[Opening Records shown section]

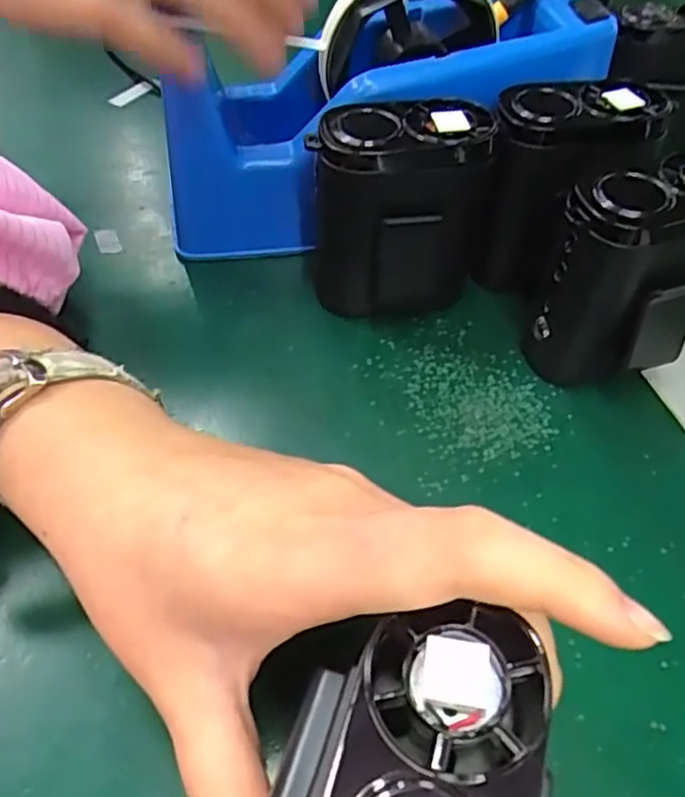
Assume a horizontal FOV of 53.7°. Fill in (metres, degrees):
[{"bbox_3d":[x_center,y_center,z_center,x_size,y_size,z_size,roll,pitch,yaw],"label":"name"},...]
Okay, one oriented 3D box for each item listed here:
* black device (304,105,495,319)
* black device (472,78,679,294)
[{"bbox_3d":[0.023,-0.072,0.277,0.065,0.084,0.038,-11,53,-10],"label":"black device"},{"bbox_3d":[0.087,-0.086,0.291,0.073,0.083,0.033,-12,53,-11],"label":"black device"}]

[Closing Records shown section]

▶ [Assignment]: Without the pictures, return all the records precisely as they stand.

▶ [Output for this task]:
Assume a horizontal FOV of 53.7°. Fill in (metres, degrees):
[{"bbox_3d":[x_center,y_center,z_center,x_size,y_size,z_size,roll,pitch,yaw],"label":"name"},...]
Okay, one oriented 3D box for each item listed here:
* black device (304,105,495,319)
* black device (472,78,679,294)
[{"bbox_3d":[0.023,-0.072,0.277,0.065,0.084,0.038,-11,53,-10],"label":"black device"},{"bbox_3d":[0.087,-0.086,0.291,0.073,0.083,0.033,-12,53,-11],"label":"black device"}]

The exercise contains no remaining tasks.